手をついて下を向きながら、なんとか身体を支える。
「…まだ熱が下がってねぇのに変な事言って悪かった。早く横になれ」
「…れ」
「あ?」
「黙れ」
「……。」
荒くなる息を上手く調整してそう呟いた空蒼は、顔を上にあげて土方さんの方を向いた。
「…何様の、つもりだ…何も知らないくせに…目が綺麗だとか、勝手な…勝手な事を言うな!」
土方さんの目を見つめながら怒鳴り散らす。
(あたしの気持ちなんて…誰にも分からない)
「…分からねぇよ」
「…は?」
頭が痛いのを我慢しながら話を続ける。
「分かるわけねぇだろお前の気持ちなんて」
「……。」
怒鳴ったにも関わらず、特に怒ることも無く無表情のまま。
そうだ、誰にも空蒼の気持ちなんて分かりはしない。ずっとそれでいい、ずっと。
「…分からねぇが、俺はお前の目を綺麗だと思う」
「っ……だからっ…」
その後の言葉が出てこない。空蒼は咄嗟に下を向いた。
(綺麗な目?何回言えば気が済むんだろう。あたしはこの目が嫌いだ、一生好きになんてなれない。それなのにどうして、どうして綺麗だと言う?)
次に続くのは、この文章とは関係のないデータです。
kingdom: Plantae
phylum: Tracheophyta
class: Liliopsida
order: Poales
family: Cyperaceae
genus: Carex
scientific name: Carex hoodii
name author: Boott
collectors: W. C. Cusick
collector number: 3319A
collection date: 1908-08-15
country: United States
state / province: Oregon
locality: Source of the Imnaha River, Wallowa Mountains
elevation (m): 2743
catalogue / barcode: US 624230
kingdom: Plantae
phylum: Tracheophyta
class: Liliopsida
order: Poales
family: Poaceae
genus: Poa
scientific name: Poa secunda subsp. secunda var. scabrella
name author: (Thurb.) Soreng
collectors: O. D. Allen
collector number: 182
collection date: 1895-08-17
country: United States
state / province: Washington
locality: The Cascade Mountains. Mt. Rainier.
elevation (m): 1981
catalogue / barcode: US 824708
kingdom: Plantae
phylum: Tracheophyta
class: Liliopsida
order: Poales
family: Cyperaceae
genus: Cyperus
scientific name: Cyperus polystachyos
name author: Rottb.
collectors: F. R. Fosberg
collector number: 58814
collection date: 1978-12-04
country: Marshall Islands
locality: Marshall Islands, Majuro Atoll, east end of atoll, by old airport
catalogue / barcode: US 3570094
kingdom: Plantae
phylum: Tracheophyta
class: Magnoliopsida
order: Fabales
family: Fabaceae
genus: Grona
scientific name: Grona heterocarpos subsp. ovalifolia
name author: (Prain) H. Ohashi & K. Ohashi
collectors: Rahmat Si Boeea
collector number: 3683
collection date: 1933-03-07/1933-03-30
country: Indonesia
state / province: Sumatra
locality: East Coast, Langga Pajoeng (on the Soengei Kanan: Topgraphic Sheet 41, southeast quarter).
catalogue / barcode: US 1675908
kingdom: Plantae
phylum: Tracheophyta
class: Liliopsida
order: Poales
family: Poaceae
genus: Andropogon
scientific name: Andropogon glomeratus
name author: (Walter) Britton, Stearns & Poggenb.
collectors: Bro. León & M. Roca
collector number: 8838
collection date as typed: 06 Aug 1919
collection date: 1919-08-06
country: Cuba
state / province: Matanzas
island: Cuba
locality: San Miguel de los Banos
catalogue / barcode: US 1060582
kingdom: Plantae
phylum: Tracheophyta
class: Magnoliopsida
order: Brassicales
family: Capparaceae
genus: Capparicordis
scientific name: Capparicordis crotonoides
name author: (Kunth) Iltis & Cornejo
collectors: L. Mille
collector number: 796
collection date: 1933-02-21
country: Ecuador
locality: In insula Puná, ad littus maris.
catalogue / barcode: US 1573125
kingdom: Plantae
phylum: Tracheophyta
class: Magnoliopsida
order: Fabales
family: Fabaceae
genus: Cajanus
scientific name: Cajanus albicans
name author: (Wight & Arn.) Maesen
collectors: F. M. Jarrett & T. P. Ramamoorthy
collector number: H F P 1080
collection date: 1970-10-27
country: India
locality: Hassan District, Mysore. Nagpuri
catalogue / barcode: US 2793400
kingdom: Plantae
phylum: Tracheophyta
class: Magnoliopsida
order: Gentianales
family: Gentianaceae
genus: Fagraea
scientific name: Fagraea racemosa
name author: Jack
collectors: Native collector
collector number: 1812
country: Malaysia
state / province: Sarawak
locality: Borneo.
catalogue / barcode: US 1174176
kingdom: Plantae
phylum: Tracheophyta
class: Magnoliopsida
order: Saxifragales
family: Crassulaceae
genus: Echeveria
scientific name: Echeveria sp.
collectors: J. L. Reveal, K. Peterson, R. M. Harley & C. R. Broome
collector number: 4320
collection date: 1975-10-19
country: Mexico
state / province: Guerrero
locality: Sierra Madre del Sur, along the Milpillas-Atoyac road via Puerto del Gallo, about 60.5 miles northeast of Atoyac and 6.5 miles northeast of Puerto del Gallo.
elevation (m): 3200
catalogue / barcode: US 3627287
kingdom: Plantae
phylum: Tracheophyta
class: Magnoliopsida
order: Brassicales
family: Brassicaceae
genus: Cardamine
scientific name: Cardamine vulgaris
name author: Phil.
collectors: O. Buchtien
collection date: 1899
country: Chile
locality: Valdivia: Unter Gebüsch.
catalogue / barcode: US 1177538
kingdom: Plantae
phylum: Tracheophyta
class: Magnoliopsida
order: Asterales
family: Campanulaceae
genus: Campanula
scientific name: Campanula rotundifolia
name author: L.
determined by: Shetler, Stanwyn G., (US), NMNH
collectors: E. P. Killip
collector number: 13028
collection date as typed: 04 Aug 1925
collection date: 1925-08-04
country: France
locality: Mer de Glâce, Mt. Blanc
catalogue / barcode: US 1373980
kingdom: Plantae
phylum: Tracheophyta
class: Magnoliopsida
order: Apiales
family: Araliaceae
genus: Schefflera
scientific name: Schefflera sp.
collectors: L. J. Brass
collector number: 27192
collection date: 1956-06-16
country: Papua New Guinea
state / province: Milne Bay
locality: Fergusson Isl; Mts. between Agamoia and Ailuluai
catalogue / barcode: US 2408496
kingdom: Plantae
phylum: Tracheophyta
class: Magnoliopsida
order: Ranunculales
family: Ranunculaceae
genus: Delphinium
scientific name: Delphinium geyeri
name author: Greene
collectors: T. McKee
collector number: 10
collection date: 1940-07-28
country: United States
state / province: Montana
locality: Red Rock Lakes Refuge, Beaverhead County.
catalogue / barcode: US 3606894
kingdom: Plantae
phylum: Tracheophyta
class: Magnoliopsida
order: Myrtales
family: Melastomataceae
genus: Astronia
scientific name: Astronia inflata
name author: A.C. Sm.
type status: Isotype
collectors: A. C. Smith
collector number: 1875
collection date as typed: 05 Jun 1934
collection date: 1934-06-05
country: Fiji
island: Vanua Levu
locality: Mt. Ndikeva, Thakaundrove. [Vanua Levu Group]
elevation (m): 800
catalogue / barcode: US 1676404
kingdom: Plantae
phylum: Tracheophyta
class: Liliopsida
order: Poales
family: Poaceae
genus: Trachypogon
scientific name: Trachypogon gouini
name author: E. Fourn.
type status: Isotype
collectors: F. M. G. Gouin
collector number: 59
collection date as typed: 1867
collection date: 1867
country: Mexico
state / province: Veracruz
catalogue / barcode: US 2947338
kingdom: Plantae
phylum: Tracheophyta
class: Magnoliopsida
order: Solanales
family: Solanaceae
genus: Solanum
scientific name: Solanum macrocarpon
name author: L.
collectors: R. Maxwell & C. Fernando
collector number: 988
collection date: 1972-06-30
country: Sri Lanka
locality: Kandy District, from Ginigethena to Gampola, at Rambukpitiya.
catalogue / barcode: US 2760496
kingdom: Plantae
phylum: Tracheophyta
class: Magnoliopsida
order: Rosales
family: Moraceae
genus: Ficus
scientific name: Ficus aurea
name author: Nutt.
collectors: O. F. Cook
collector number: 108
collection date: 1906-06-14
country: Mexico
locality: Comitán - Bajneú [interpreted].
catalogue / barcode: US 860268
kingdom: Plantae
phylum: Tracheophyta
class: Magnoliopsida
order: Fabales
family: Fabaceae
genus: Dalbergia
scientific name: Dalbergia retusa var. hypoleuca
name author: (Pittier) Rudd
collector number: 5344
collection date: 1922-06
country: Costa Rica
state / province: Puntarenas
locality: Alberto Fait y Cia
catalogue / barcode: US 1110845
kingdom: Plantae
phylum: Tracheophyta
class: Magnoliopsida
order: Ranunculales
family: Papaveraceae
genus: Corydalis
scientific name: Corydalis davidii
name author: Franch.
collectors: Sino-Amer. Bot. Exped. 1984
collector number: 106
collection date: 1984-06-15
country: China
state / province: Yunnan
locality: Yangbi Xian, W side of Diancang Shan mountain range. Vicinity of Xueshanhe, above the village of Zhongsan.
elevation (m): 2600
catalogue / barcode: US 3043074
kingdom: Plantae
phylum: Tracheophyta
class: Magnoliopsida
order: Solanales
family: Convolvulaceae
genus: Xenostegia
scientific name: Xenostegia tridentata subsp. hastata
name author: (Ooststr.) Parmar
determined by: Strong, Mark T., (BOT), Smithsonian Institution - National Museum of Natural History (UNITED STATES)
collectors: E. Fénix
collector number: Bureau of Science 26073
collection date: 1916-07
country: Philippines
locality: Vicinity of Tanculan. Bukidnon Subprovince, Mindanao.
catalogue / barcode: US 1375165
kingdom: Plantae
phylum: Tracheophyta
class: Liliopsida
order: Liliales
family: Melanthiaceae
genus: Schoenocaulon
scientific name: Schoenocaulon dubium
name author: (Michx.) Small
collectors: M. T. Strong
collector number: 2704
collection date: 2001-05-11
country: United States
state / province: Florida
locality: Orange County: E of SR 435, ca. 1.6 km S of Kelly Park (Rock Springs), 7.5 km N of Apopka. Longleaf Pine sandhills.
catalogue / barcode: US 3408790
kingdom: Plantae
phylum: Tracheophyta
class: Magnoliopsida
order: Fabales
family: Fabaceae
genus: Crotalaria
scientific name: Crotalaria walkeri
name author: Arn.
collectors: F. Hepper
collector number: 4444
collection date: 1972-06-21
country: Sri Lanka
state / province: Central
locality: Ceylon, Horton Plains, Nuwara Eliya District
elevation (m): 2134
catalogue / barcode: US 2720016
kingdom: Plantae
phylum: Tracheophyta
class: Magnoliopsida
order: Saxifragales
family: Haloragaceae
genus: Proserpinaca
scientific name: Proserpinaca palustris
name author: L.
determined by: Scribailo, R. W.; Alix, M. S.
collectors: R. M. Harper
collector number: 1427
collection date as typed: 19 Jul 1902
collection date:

畳を見つめながら、溢れ出しそうな涙を必死に堪え空蒼は言い放った。
「…あんたらがなんて言おうと…自分は…自分はこの目が嫌いなんだ!嫌いで大嫌いで一生好きになんてなれない…それなのにどうして!……っ!?」
言い放った瞬間顔を上げたら、いつの間にか目の前に土方さんが目線を合わせてそこに居た。
「っ……なっ!?」
そして何をするのかと思ったら、土方さんは両手で空蒼の頬を挟んできた。
「なっ…離せ!」
「綺麗だって言ってんだろ!!」
「っ……!?」
頬に触れている土方さんの手を解こうとしていたら、急にそう怒鳴ってきた。